Canonical then compounded the problem by replacing the Firefox and Chromium packages in Ubuntu 22.04 with Snap versions, without an easy way to revert. The Firefox Snap launched with measurably slower startup times than native Firefox; community benchmarks in 2022 documented initial launch times roughly twice as long on slower hardware. The performance gap has narrowed in subsequent releases, but the move generated substantial ill will and gave Snap a reputation for slowness that continues to color perception regardless of current performance.
The Immutable Distro Effect
The Steam Deck did not invent immutable Linux distributions, but it normalized them for a non-enthusiast audience. Fedora’s atomic variants, Silverblue and Kinoite, predate the Steam Deck. What the Deck did was demonstrate that an immutable OS with Flatpak as the user application layer was a workable, shippable product for people who do not know what an init system is and do not need to.
The community took that lesson and ran with it. Bazzite, a gaming-focused immutable distribution based on Fedora’s Universal Blue project, became one of the fastest-growing Linux distributions in 2024 measured by community uptake. It ships with Flatpak and Flathub configured by default and targets exactly the Steam Deck use case on arbitrary hardware. Fedora Kinoite provides the same architecture for KDE users. The uBlue project offers a catalog of pre-built Fedora Atomic image variants covering dozens of use cases.

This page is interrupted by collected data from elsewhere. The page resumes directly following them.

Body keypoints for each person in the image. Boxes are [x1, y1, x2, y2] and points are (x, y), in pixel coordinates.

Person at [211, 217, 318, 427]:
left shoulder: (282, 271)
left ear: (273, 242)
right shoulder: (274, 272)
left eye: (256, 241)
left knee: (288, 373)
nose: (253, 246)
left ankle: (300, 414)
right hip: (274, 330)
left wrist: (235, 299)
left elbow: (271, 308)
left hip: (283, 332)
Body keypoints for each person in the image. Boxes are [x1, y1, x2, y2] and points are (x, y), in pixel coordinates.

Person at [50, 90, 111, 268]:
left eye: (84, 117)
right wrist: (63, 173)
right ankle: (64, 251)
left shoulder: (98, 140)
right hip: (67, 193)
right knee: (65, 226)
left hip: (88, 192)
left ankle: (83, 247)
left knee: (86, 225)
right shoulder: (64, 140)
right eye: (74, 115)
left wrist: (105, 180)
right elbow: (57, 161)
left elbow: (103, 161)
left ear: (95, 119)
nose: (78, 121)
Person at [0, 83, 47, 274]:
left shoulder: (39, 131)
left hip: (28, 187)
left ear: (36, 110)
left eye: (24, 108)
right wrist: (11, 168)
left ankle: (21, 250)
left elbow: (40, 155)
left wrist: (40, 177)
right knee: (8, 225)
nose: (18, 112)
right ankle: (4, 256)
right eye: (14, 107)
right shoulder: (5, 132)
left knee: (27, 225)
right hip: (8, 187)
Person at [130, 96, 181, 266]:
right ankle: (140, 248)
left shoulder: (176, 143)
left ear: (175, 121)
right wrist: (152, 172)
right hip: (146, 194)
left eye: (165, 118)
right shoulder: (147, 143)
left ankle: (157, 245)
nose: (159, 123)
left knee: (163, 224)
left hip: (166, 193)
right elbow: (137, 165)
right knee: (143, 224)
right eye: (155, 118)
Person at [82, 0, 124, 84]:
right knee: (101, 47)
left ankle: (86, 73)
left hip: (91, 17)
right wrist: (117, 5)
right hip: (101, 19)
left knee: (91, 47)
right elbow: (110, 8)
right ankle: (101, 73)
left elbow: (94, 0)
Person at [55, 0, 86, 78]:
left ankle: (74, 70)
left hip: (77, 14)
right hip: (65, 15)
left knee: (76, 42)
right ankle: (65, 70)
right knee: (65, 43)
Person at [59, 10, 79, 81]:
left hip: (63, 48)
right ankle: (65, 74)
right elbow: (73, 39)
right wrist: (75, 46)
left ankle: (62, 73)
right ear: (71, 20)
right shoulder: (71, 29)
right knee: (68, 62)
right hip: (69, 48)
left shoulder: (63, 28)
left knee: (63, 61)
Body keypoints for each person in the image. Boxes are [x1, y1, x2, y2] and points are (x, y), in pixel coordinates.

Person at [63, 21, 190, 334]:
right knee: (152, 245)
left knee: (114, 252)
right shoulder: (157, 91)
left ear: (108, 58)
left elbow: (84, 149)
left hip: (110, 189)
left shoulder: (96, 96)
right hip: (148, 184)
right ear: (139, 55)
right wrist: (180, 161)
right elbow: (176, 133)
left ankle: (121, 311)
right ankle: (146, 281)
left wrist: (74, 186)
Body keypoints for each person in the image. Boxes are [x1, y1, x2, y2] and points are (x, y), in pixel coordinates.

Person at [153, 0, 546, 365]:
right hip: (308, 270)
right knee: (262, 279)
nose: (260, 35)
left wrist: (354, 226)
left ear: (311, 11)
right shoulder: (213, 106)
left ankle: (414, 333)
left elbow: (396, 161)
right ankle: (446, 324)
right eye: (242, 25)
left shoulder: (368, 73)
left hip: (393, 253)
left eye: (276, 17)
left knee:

All of these distributions converge on the same application model: immutable base, Flatpak on top, Flathub as the primary repository. The convergence happened without central coordination. It happened because the architecture solves a genuine problem and the tooling is good.
Where the Numbers Sit
Flathub had approximately 2,500 applications listed as of late 2024, with monthly install and update counts in the range of 100 to 150 million operations. Cumulative installs crossed 1 billion in 2023. GNOME Software 45 and KDE Discover in Plasma 6 both treat Flathub as a first-class, default-enabled software source. The Flathub verification program, introduced in 2023, allows upstream maintainers to claim their apps with a verified badge, addressing the historical problem of third-party packagers shipping stale or misconfigured builds.
These are self-reported figures derived from OSTree pull counts and should be read as approximations. They nonetheless indicate an ecosystem with real volume, not a boutique project.

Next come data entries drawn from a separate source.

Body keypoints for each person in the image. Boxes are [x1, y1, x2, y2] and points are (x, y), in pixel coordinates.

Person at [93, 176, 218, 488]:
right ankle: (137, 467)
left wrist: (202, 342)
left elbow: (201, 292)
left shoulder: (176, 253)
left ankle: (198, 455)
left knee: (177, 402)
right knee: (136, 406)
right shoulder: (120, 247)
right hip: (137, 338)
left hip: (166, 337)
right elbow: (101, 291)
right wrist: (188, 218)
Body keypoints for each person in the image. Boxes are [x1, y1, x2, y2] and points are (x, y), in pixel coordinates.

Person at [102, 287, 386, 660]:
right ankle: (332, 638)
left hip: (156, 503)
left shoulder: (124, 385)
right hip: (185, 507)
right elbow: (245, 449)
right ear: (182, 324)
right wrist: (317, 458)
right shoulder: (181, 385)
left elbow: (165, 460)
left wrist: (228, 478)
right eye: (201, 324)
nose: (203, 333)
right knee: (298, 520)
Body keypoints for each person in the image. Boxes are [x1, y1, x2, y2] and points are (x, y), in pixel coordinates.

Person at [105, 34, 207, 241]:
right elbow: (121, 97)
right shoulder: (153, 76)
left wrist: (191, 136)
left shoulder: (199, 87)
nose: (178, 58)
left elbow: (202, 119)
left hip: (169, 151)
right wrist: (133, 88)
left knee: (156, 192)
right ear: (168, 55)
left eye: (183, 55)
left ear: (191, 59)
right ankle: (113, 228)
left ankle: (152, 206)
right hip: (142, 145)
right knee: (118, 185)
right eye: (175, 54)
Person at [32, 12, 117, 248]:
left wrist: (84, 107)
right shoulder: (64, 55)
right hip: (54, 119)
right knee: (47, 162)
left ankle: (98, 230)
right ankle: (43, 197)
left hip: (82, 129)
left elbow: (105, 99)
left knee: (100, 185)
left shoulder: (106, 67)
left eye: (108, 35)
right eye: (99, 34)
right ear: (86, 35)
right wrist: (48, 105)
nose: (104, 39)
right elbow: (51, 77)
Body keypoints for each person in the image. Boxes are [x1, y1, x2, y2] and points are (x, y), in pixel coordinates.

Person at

The Debate That Already Ended
Arguing about Linux packaging formats in 2025 is roughly equivalent to arguing about smartphone operating systems in 2013. The network effects have consolidated. The major desktop environments default to Flathub. The immutable distros depend on Flatpak by construction. The hardware platform that normalized Linux gaming ships Flatpak in its official documentation.
AppImage retains a durable niche for developers who need single-file distribution without installation, and for audio production software where sandbox restrictions are genuinely incompatible with JACK and ALSA routing requirements. That niche is real and will persist. It is not a competing answer to the same question.
Snap will continue in Ubuntu and in IoT and server contexts where Canonical’s control of the store is an advantage rather than a liability. It is not coming for the desktop ecosystem outside Ubuntu’s perimeter.
Flatpak won the way most infrastructure arguments end: not through a decisive technical proof, but through being embedded in something that shipped and scaled. Valve built an operating system that needed a specific kind of application layer. The application layer that fit was Flatpak. Several million Steam Decks later, the rest of the ecosystem noticed which direction things were already moving and followed.